“Colorless green ideas sleep furiously” (ideias verdes incolores dormem furiosamente) é o exemplo clássico de Noam Chomsky para mostrar que uma frase pode ser gramaticalmente correta, mas não possuir qualquer sentido semântico.
O genial linguista americano o concebeu com o intuito de mostrar que os modelos que explicam a linguagem em termos de relações probabilísticas entre palavras não funcionam. Para ele, é preciso recorrer a esquemas mais estruturados, nos quais a gramática desempenha papel central. Esse é um “hot topic” da ciência e costuma opor linguistas (em geral alinhados a Chomsky) a neurocientistas (que tendem a favorecer os modelos probabilísticos).
Na entrevista que deu à Folha, Chomsky sustenta que Lula está presoinjustamente, mas que o PT sucumbiu à corrupção. Desconfio que haja algo de ideias verdes incolores aqui.
No plano sintático, é possível afirmar simultaneamente que Lula é perseguido e que o PT “se lambuzou”, para tomar emprestada a feliz expressão do petista Jaques Wagner. Mas, quando analisamos o conteúdo semântico dessas declarações, os problemas aparecem.
Se o PT sucumbiu à corrupção, ou seus dirigentes toleraram esse comportamento, ou ignoravam o que se passava à sua volta, ou participaram da farra. Em nenhuma delas dá para exculpar Lula, e, para piorar sua situação, todos os indícios apontam para a terceira alternativa, que é a mais grave delas.

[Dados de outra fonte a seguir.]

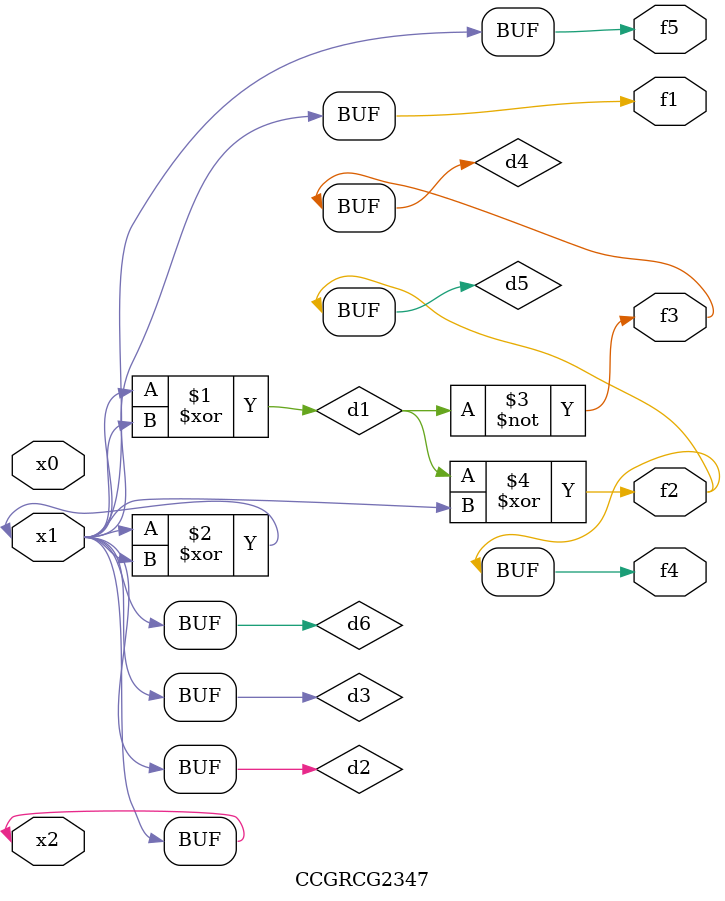
<source format=v>
module CCGRCG2347(
	input x0, x1, x2,
	output f1, f2, f3, f4, f5
);

	wire d1, d2, d3, d4, d5, d6;

	xor (d1, x1, x2);
	buf (d2, x1, x2);
	xor (d3, x1, x2);
	nor (d4, d1);
	xor (d5, d1, d2);
	buf (d6, d2, d3);
	assign f1 = d6;
	assign f2 = d5;
	assign f3 = d4;
	assign f4 = d5;
	assign f5 = d6;
endmodule

</source>
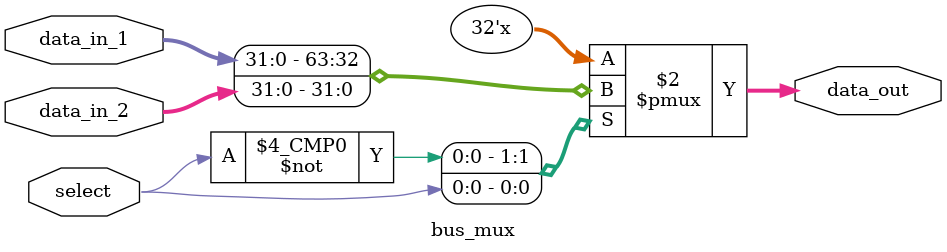
<source format=v>
module bus_mux ( 
	input wire [31:0] data_in_1,
	input wire [31:0] data_in_2,
	input wire select,
	
	output reg [31:0] data_out

);
	
	always @ (*) begin
		case (select)
			0	:	data_out = data_in_1;
			1	:	data_out = data_in_2;
		endcase	
		
	end	
	

endmodule

</source>
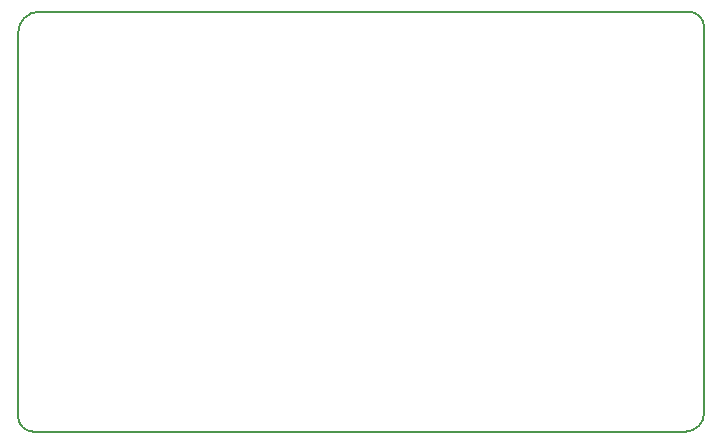
<source format=gbr>
G04 #@! TF.FileFunction,Profile,NP*
%FSLAX46Y46*%
G04 Gerber Fmt 4.6, Leading zero omitted, Abs format (unit mm)*
G04 Created by KiCad (PCBNEW 4.0.5) date Thursday, March 02, 2017 'PMt' 08:34:31 PM*
%MOMM*%
%LPD*%
G01*
G04 APERTURE LIST*
%ADD10C,0.100000*%
%ADD11C,0.150000*%
G04 APERTURE END LIST*
D10*
D11*
X119456100Y-89017594D02*
X119456100Y-121508600D01*
X120726100Y-122778600D02*
G75*
G02X119456100Y-121508600I0J1270000D01*
G01*
X120726100Y-122778600D02*
X175966069Y-122778600D01*
X177546098Y-121198569D02*
G75*
G02X175966069Y-122778600I-1580030J-1D01*
G01*
X177546100Y-121198569D02*
X177546100Y-88531097D01*
X176243601Y-87228600D02*
G75*
G02X177546100Y-88531097I1J-1302498D01*
G01*
X176243603Y-87228600D02*
X121245094Y-87228600D01*
X119456100Y-89017594D02*
G75*
G02X121245094Y-87228600I1788994J0D01*
G01*
M02*

</source>
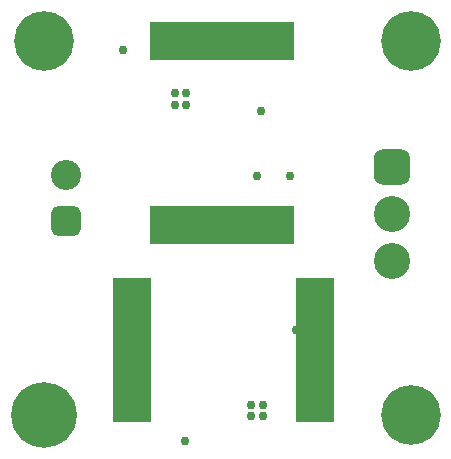
<source format=gbs>
G04*
G04 #@! TF.GenerationSoftware,Altium Limited,Altium Designer,21.8.1 (53)*
G04*
G04 Layer_Color=16711935*
%FSAX44Y44*%
%MOMM*%
G71*
G04*
G04 #@! TF.SameCoordinates,6BB75745-684E-4E6C-8D6C-D78F644A18B4*
G04*
G04*
G04 #@! TF.FilePolarity,Negative*
G04*
G01*
G75*
%ADD20C,5.0500*%
%ADD21C,5.5500*%
%ADD22C,3.0500*%
G04:AMPARAMS|DCode=23|XSize=3.05mm|YSize=3.05mm|CornerRadius=0.775mm|HoleSize=0mm|Usage=FLASHONLY|Rotation=270.000|XOffset=0mm|YOffset=0mm|HoleType=Round|Shape=RoundedRectangle|*
%AMROUNDEDRECTD23*
21,1,3.0500,1.5000,0,0,270.0*
21,1,1.5000,3.0500,0,0,270.0*
1,1,1.5500,-0.7500,-0.7500*
1,1,1.5500,-0.7500,0.7500*
1,1,1.5500,0.7500,0.7500*
1,1,1.5500,0.7500,-0.7500*
%
%ADD23ROUNDEDRECTD23*%
%ADD24C,2.5500*%
G04:AMPARAMS|DCode=25|XSize=2.55mm|YSize=2.55mm|CornerRadius=0.65mm|HoleSize=0mm|Usage=FLASHONLY|Rotation=90.000|XOffset=0mm|YOffset=0mm|HoleType=Round|Shape=RoundedRectangle|*
%AMROUNDEDRECTD25*
21,1,2.5500,1.2500,0,0,90.0*
21,1,1.2500,2.5500,0,0,90.0*
1,1,1.3000,0.6250,0.6250*
1,1,1.3000,0.6250,-0.6250*
1,1,1.3000,-0.6250,-0.6250*
1,1,1.3000,-0.6250,0.6250*
%
%ADD25ROUNDEDRECTD25*%
%ADD26C,0.7500*%
%ADD53R,12.1500X3.3000*%
%ADD54R,3.3000X12.1500*%
D20*
X01341000Y00385000D02*
D03*
X01030000Y00702000D02*
D03*
X01341000D02*
D03*
D21*
X01030000Y00385000D02*
D03*
D22*
X01325000Y00516000D02*
D03*
Y00555600D02*
D03*
D23*
Y00595200D02*
D03*
D24*
X01049000Y00588800D02*
D03*
D25*
Y00549200D02*
D03*
D26*
X01208000Y00559000D02*
D03*
X01203000Y00547000D02*
D03*
X01168000Y00703000D02*
D03*
Y00694000D02*
D03*
X01189000Y00703000D02*
D03*
Y00694000D02*
D03*
X01217000Y00546000D02*
D03*
Y00559000D02*
D03*
X01104000Y00386000D02*
D03*
X01255000Y00460000D02*
D03*
X01265000Y00456000D02*
D03*
X01264000Y00446000D02*
D03*
X01244000Y00457000D02*
D03*
X01211000Y00588000D02*
D03*
X01214000Y00643000D02*
D03*
X01097000Y00694000D02*
D03*
X01239000Y00588000D02*
D03*
X01150000Y00363000D02*
D03*
X01216000Y00394000D02*
D03*
X01206000D02*
D03*
X01216000Y00384000D02*
D03*
X01206000D02*
D03*
X01151000Y00648000D02*
D03*
X01141000D02*
D03*
Y00658000D02*
D03*
X01151000D02*
D03*
D53*
X01181000Y00546500D02*
D03*
Y00701500D02*
D03*
D54*
X01259500Y00440000D02*
D03*
X01104500D02*
D03*
M02*

</source>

Assim, fica difícil sustentar que Lula seja um injustiçado. O que quer que ele tenha feito de bom para o país não o autoriza a infringir a lei nem as normas éticas pelas quais o PT dizia se pautar. Lembrar que há corruptos em outros partidos também não constitui defesa apta.
Concordo com Chomsky quando ele afirma que a esquerda precisa fazer uma autocrítica. Só acrescentaria que, para que o exame não seja mero exercício de sono furioso, tem de incluir as lambanças de Lula.